I went to Sandpaper starting in the third grade, and I did not enjoy my experience there. I had trouble making friends. There are many cliques. The academic program was very challenging, which was the one redeeming quality for the school. The teachers were okay. Some were better than others. The start of the new SDC there turned out to be a complete disaster. My sister was enrolled in said class, and it was one mess after another. For two years the administration couldn't be bothered to hire a qualified teacher, and had an aid as an "Emergency Substitute". The principal didn't welcome the class, or even acknowledge they were there. The new class was pretty much invisible. At the end of the year, the PTA forgot her entire class from the yearbook.


Posted April 18, 2012

Pretty good. Strong PTA. PTA seems to be driven by "select few" families. Environment is clean. Professional staff.
—Submitted by a parent


Posted March 3, 2010

With high test scores and an API of more than 900, I am worried that our students are performing too high. Do you think I am kidding? High test scores and a highly stressful academic environment go hand=-in-hand. We don't want our kids throwing themselves on the train tracks like five Palo Alto students did these last 8 months, do we? Be happy. Take your children for weekend car trips. Enjoy family life.
—Submitted by a parent


Posted March 3, 2010

The staff and parents are amazing here. My two daughters are thriving.
—Submitted by a parent


Posted March 1, 2010

Sandpiper teachers are excellent, (especially my daughter's second grade teacher!)..some better and more committed to challenging the kids than the others. I would prefer though that the teachers not always cater to the lowest common denominator and try to break kids into groups, such that they are challenged and do better in the company of their peers. I would also like to echo another parent's sentiments..in this they lack a good enrichment program like spelling bee, mathletics, drama or choir club. This would not only be a great way for PTA or school force to raise money in this time of recession, but would also make our kids smarter and well-rounded in preparation for middle school.
—Submitted by a parent


Posted August 22, 2009

Sandpiper is a great school with a very involved PTA. Since parents here couch kids out of school extensively, for your kid to keep up you need to do the same, or you will be left out!

(Transcribed page contents)
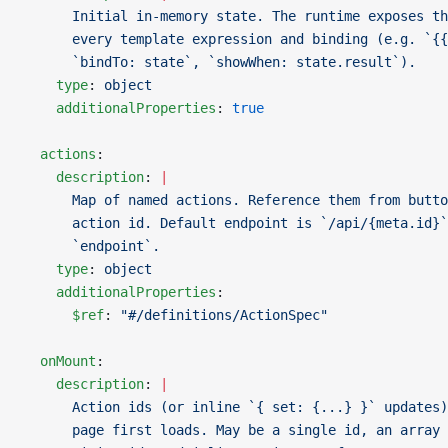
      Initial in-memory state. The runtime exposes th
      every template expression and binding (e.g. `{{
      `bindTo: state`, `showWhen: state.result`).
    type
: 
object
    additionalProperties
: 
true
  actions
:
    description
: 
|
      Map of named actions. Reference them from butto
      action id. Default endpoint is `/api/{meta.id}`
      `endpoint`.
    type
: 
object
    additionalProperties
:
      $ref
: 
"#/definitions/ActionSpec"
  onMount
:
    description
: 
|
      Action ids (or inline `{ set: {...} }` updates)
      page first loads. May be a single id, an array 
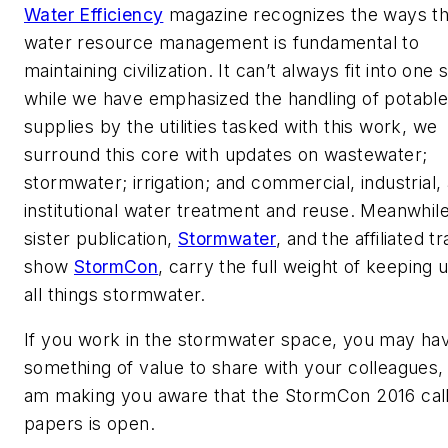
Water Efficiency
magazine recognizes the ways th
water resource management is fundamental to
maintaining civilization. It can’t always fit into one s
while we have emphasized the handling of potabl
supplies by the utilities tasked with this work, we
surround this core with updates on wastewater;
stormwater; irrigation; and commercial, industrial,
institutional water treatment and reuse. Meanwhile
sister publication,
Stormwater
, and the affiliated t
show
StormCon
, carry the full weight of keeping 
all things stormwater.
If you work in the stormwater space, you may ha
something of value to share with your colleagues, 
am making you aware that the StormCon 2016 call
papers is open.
...
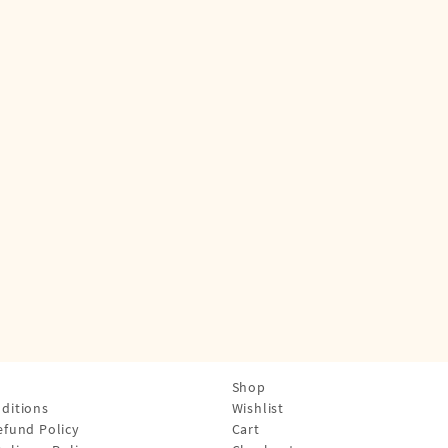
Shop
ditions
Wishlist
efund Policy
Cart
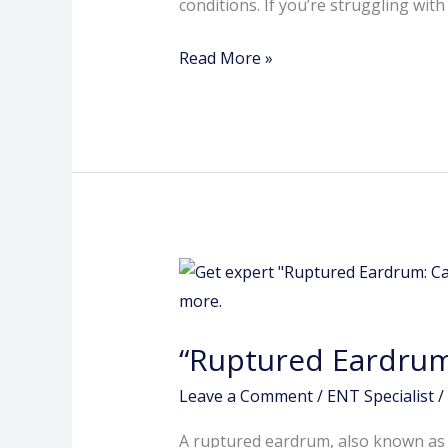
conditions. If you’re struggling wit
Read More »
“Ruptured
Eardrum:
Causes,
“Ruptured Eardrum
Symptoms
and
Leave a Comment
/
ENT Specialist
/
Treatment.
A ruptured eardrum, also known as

### [YOUR TASKS]
**1.** In the school reviews, in which grade did the first reviewer begin attending the school?
**2.** Reproduce word for word everything in the school reviews from "Pretty good. Strong" down to "daughters are thriving.".

### [RESPONSES]
**1.** The third grade.

**2.**
Pretty good. Strong PTA. PTA seems to be driven by "select few" families. Environment is clean. Professional staff.
—Submitted by a parent


Posted March 3, 2010

With high test scores and an API of more than 900, I am worried that our students are performing too high. Do you think I am kidding? High test scores and a highly stressful academic environment go hand=-in-hand. We don't want our kids throwing themselves on the train tracks like five Palo Alto students did these last 8 months, do we? Be happy. Take your children for weekend car trips. Enjoy family life.
—Submitted by a parent


Posted March 3, 2010

The staff and parents are amazing here. My two daughters are thriving.